◆ **SUPPLIED PASSAGE**:
##############################

April 9 (UPI) -- More than 2,500 industrial operations in the United States most likely are releasing toxic perfluoroalkyl chemicals, or PFAS, into air and water supplies, a report based on federal data says.
The Washington, D.C.,-based Environmental Working Group, a non-profit that advocates for clean air and water, on Thursday released an interactive national map of likely polluters.
The list came from two online databases compiled by the U.S. Environmental Protection Agency, along with data from a 2017 survey by New York state.
Industrial sources of PFASs include chemical producers, tanneries, carpet and rug mills, coated-paper-product plants, electroplating facilities, semiconductor factories and wire manufacturers, the organization said.
PFAS, also dubbed "forever chemicals," are a family of chemical compounds that have been linked to human health problems, including cancer, liver damage, decreased fertility, and an increased risk of asthma and thyroid problems.
Congress has mandated that the EPA next year require companies to report their releases of PFASs as part of their mandatory Toxic Release Inventory.
But some lawmakers want the EPA to do more.
U.S. Rep. Chris Pappas, D-N.H., has also proposed a bill that add mandatory reporting of PFSAs to the chemical pollutants listed in the EPA's Clean Water Act.
"In our district [people] have questions about whether they can bathe their kids or drink water in their house," Pappas said on a telephone press conference Thursday.
"We can't do this community by community and state by state. It's critically important that we have federal maximum contaminant level," Pappas added. "We should look for ways to provide [federal] funding for additional testing."
In Pappas's district in Merrimack, N.H., a state water investigation found PFASs released by smokestacks from the French-owned Saint-Gobain Performance Plastics company over decades had contaminated water supplies for 60 miles in southern New Hampshire.

##############################

◆ **DATASET EXTRACT**:
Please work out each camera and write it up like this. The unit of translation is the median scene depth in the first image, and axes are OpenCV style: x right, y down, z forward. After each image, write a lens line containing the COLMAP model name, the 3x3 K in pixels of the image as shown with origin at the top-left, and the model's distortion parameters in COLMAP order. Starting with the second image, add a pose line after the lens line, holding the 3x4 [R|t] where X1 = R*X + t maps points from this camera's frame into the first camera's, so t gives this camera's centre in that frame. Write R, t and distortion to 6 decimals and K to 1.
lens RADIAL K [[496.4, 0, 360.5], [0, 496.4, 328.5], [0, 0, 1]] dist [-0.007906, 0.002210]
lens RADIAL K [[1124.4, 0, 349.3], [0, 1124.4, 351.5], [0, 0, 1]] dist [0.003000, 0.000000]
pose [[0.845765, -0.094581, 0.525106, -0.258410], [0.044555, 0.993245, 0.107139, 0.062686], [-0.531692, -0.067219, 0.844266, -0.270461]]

##############################

◆ **ASSIGNED TASK 1**: In the PFAS pollution article, over how many miles of southern New Hampshire did the state investigation find contaminated water supplies?
◆ **ASSIGNED TASK 2**: Pick up the PFAS pollution article after its final sentence and continue it.

◆ **ANSWER 1**: 60 miles

◆ **ANSWER 2**:
The company applies PFSA-laden water-repelling surfactant when manufacturing plastics like tape, films, seals and textiles.
Contaminated wells were found in the towns of Bedford, Londonderry, Manchester and Litchfield, said Jim Martin, spokesman for the New Hampshire Department of Environmental Services.
"This has turned out to be the largest groundwater investigation in the history of New Hampshire where PFASs have impacted hundreds of wells," Martin said.
A chemical signature identified Saint-Gobain as the source of the water contamination, Martin said. State health agencies found elevated levels of PFASs in blood samples from regional residents who lived near the factory.
Under a 2018 consent decree, the company has paid to disconnect 700 homes from private wells and connect them to treated municipal water systems. The company also has also paid for private home water filtering systems and has provided bottled water to other homes, Martin said.
PFASs are used commercially in stain repellents on carpets and other fabrics, polishes, paints and coatings such as non-stick Teflon on pots and pans. Some PFSAs have been banned by the United States and other countries, but the toxic "forever chemicals" remain in soil and water.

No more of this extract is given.